How young is too young to own a cell phone? These experts say it’s not so much a matter of when a child should be given a cell phone, but if.
The first question to consider, says Joe Joss, assistant principal of Kamiakin Junior High in Kirkland, is whether the phone is truly necessary. Any student at his school can make a phone call during the day by just walking into the office and asking to use the phone.
Students are banned from using cell phones during the school day – even during breaks or the lunch hour – and phones are taken away from rule breakers, even when the caller is mom or dad.
Joss said his school’s policy is similar to those at other middle schools, but constantly changing technology means policies must flow with the changes.
After school, until the office is closed, students can use a school phone to call parents for rides, but they may not find a pay phone to use at an off-campus, after-school activity, said Joss, and that’s the reason most parents give for wanting their children to have a cell phone.
But it’s not the reason most phones are being used.
Students are sending instant messages to their friends to make plans for after-school activities – plans their parents may not be aware of. They’re calling people their parents may not want them to call. And some students are using their phones to cheat on tests.
“Students make connections that parents hope they aren’t making during the day,” Joss said.
His advice to parents: Be very aware of what your son or daughter is using the phone for. Check your phone bill and make note of the numbers your children are calling.
“You have to be vigilant,” Joss said.
The other common reason a parent gives for getting a cell phone for a child is for safety during emergency situations, like the Columbine shooting or the Sept. 11 terrorist attacks. An Ohio-based consulting firm challenges that idea.

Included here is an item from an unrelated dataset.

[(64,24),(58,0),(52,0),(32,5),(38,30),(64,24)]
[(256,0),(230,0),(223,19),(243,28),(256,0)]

In a 2002 national survey of school security guards, National School Safety and Security Services found that about 68 percent of school-based officers believe that student use of cell phones during an emergency would detract from safety.
The report said student cell phone use could overload the telephone system during a crisis, “hamper rumor control,” encourage more parents to come to school and get in the way of official evacuations, and could even potentially detonate a real bomb if one is on campus.

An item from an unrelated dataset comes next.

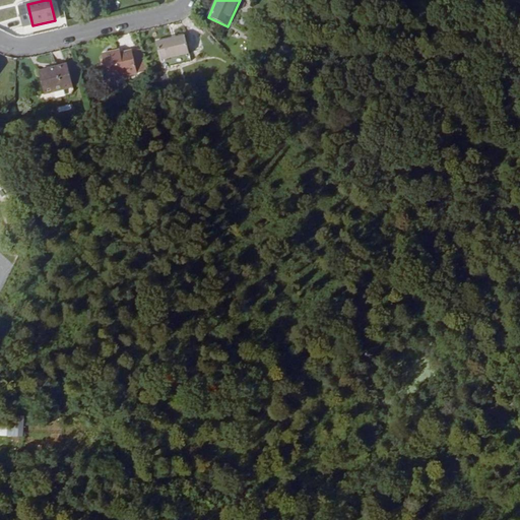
[(160,62),(189,55),(185,37),(156,43),(160,62)]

Cell phones can be a threat to child safety in another, more personal way, according to medical researchers.
Henry Lai, a research professor in bioengineering at the University of Washington, said researchers have known for more than 10 years that the radiation emitted from cell phones may damage DNA and cause benign brain tumors.

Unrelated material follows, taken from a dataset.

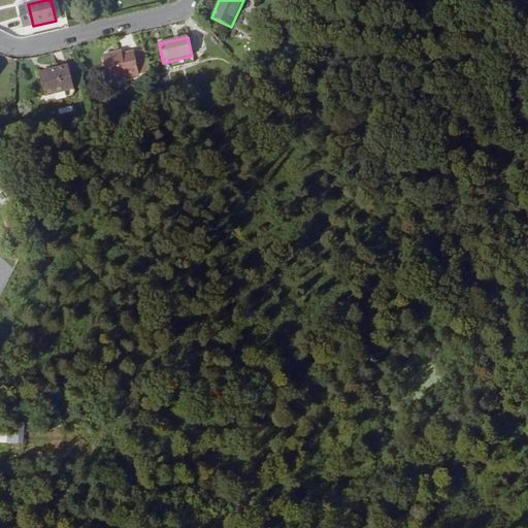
[(146,67),(142,51),(134,53),(138,69),(146,67)]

“We don’t know very much about the health effects of cell phone use on kids, but there are speculations,” Lai said.
Lai said he was concerned about the impact on children because young skulls are thinner and the growing brain may be more susceptible to radiation. He also noted that because brain tumors usually take 30 to 40 years to develop, children who use cell phones from their teen years onward would have a longer period of time to see a cumulative impact.
The evolution of cell phones from something cool to a common way to access all kinds of information could change many parents’ and school officials’ minds concerning their value, one UW professor speculated.
Phil Bell, assistant professor of educational psychology, said American middle-schoolers are actually behind the curve on cell phone use. Their counterparts in Europe and Japan report much heavier usage and for a greater variety of reasons.